Background: Chemoresistance represented one of the challenges in the treatment of advanced gastric cancer (GC). Curcumol (CUR) was found to have a certain sensitizing effect on chemoresistance, although the mechanism was not yet fully understood. Purpose: To clarify the ability of CUR to intervene in the sensitivity of GC cells to Cisplatin (CDDP) by regulating the induction of ferroptosis through the P62/KEAP1/NRF2 pathway. Methods: An in vitro resistant cell line was established and treated with CUR for intervention. The synergy was evaluated using synergyfinder3.0 software. The impact of the combined use of CUR and CDDP on the proliferation, migration, and invasion of resistant GC cells was determined. The effect of CUR on ferroptosis in resistant GC cell lines was evaluated by measuring changes in reactive oxygen species (ROS) levels, malondialdehyde (MDA) levels, iron ion levels, and the ratio of reduced glutathione (GSH) to oxidized glutathione (GSSG). Western blotting was used to verify the expression changes of the ferroptosis-related indicator GPX4 and the differential expression of the antioxidant-related pathway P62/KEAP1/NRF2, validating the mechanism by which CUR induces ferroptosis in resistant GC cells. In vivo validation was performed using a xenograft mouse model. Results: The evaluation by synergy3.0 revealed a synergistic effect between CUR and CDDP. After treatment with CUR and CDDP, resistant GC cell lines exhibited reduced proliferation, migration, and invasion capabilities. Furthermore, the resistant GC cell lines underwent ferroptosis, with significant changes observed in ferroptosis-related indicators such as ROS, MDA, iron ions, and GSH/GSSG. The ferroptosis-related targets Glutathione Peroxidase 4 (GPX4) and the antioxidant pathway P62/KEAP1/NRF2 signaling pathway also showed significant changes.

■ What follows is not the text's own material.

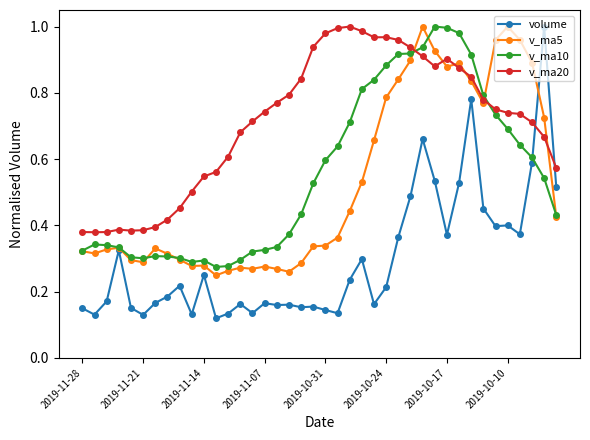

True or false: v_ma20 and volume cross at least once.

True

In in vivo validation, the combination of CUR and CDDP inhibited the growth of subcutaneous tumors and was found to be associated with the inhibition of subcutaneous xenografts and the GPX4 and P62/KEAP1/NRF2 signaling pathways. Conclusion: This study first revealed that CUR enhanced the sensitivity of cisplatin-resistant GC cells to CDDP by inducing ferroptosis. The combination of CUR and CDDP induces ferroptosis in cisplatin-resistant GC through the P62/KEAP1/NRF2 pathway.